Prisons For Poor People In Debt Continue To Operate

Jail with barb wire
William Anderson
January 22, 2020

Peonage was outlawed by the U.S. Congress in 1867. That’s when you’re forced to work in bondage to pay off a debt. However, facilities that operate this way still exist, and they’re a threat to Black people who get locked into them! It’s surprising for those who don’t understand how they work.

Debtor’s prisons exist in places like Jackson, Mississippi and Ferguson, Missouri. They lock people into cells, where they’re forced to work off debts for private interests. 

For debts in the thousands, people work low paying jobs and return to “restitution centers” and cells, where they are imprisoned.

Plenty of people have been forced into debtor’s prisons because they can’t afford to pay fines or money owed for offenses. There have been major protests and a lawsuit in Ferguson over the issue, but despite a Supreme Court ruling against it, the practice carries on.

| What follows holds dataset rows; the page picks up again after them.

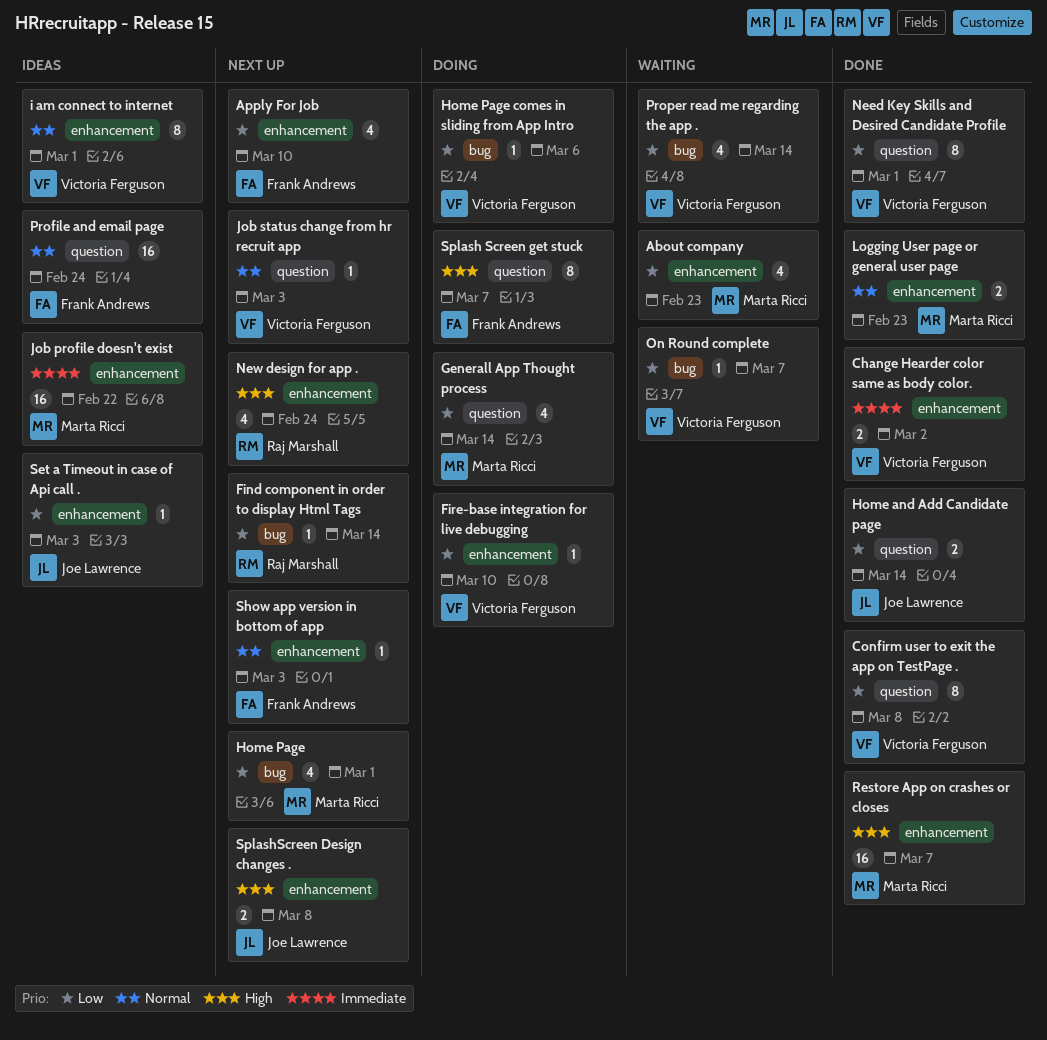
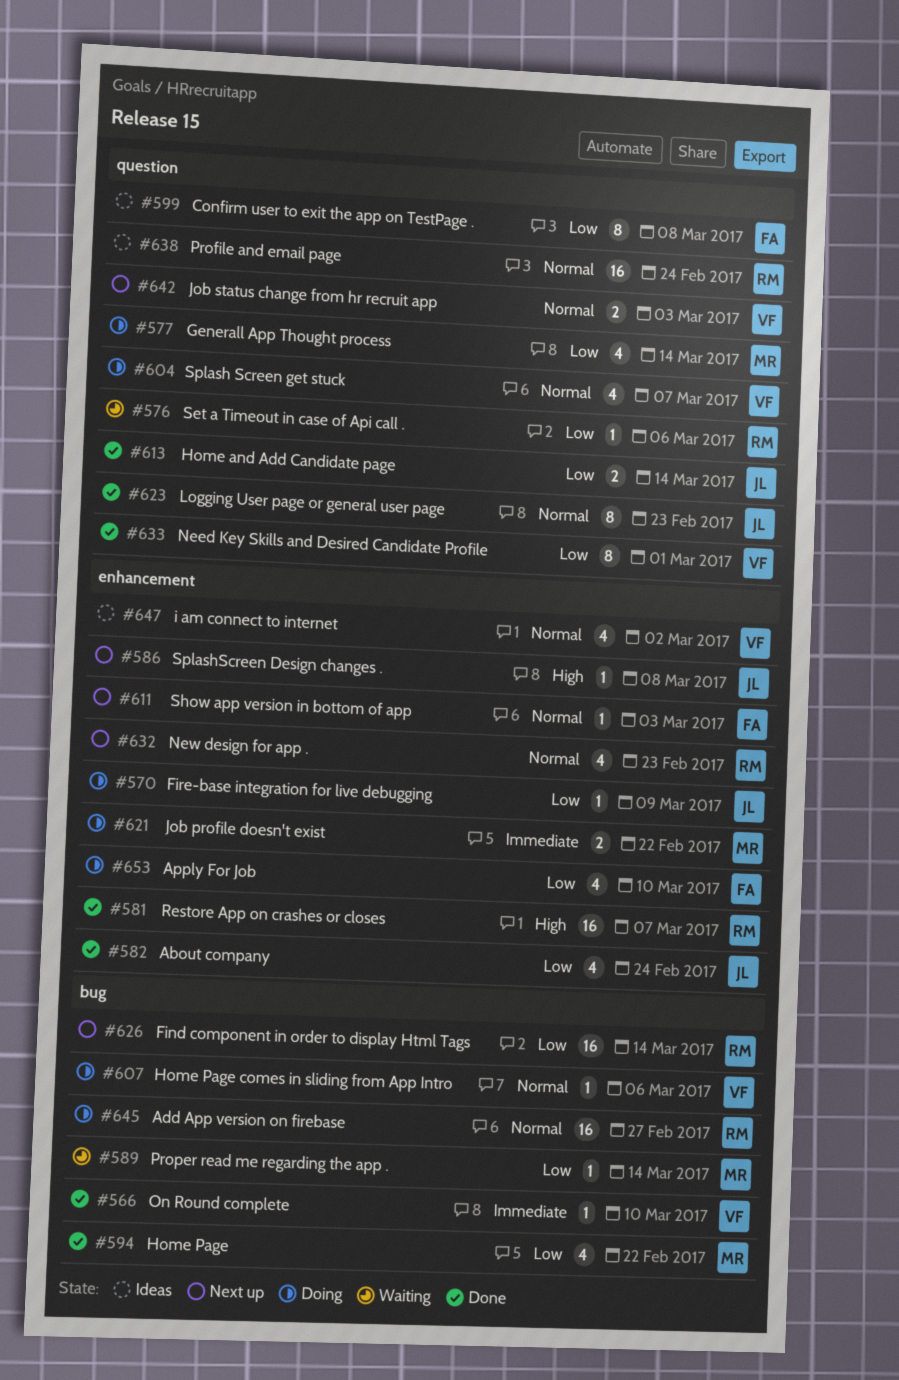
About company, status: Waiting -> Done
About company, owner: Marta Ricci -> Joe Lawrence
About company, due: Feb 23 -> Feb 24
Add App version on firebase: none -> present
Apply For Job, status: Next up -> Doing
Change Hearder color same as body color.: present -> none
Confirm user to exit the app on TestPage ., status: Done -> Ideas
Confirm user to exit the app on TestPage ., owner: Victoria Ferguson -> Frank Andrews
Find component in order to display Html Tags, estimate: 1 -> 16
Fire-base integration for live debugging, owner: Victoria Ferguson -> Joe Lawrence
Fire-base integration for live debugging, due: Mar 10 -> Mar 9
Home Page, status: Next up -> Done
Home Page, due: Mar 1 -> Feb 22
Home Page comes in sliding from App Intro, priority: Low -> Normal
i am connect to internet, estimate: 8 -> 4
i am connect to internet, due: Mar 1 -> Mar 2
Job profile doesn't exist, status: Ideas -> Doing
Job profile doesn't exist, estimate: 16 -> 2
Job status change from hr recruit app, estimate: 1 -> 2
Logging User page or general user page, owner: Marta Ricci -> Joe Lawrence
Logging User page or general user page, label: enhancement -> question
Logging User page or general user page, estimate: 2 -> 8
New design for app ., priority: High -> Normal
New design for app ., due: Feb 24 -> Feb 23
On Round complete, status: Waiting -> Done
On Round complete, priority: Low -> Immediate
On Round complete, due: Mar 7 -> Mar 10
Profile and email page, owner: Frank Andrews -> Raj Marshall
Proper read me regarding the app ., owner: Victoria Ferguson -> Marta Ricci
Proper read me regarding the app ., estimate: 4 -> 1
Restore App on crashes or closes, owner: Marta Ricci -> Raj Marshall
Set a Timeout in case of Api call ., status: Ideas -> Waiting
Set a Timeout in case of Api call ., owner: Joe Lawrence -> Raj Marshall
Set a Timeout in case of Api call ., label: enhancement -> question
Set a Timeout in case of Api call ., due: Mar 3 -> Mar 6
Splash Screen get stuck, owner: Frank Andrews -> Victoria Ferguson
Splash Screen get stuck, priority: High -> Normal
Splash Screen get stuck, estimate: 8 -> 4
SplashScreen Design changes ., estimate: 2 -> 1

Prisons and mass incarceration are directly linked to slavery. After emancipation, wealthy interests sought to criminalize Black people in every way they could to return us to work (for free or little of nothing) through methods like prison leasing, sharecropping, and yes, debt peonage too!

What we’re seeing today, so-called restitution programs or debtors prisons, are directly linked to the most egregious acts of violence that have been inflicted on Black people. 

They should not exist. Instead, people need access to jobs, resources, and their right to a stable life!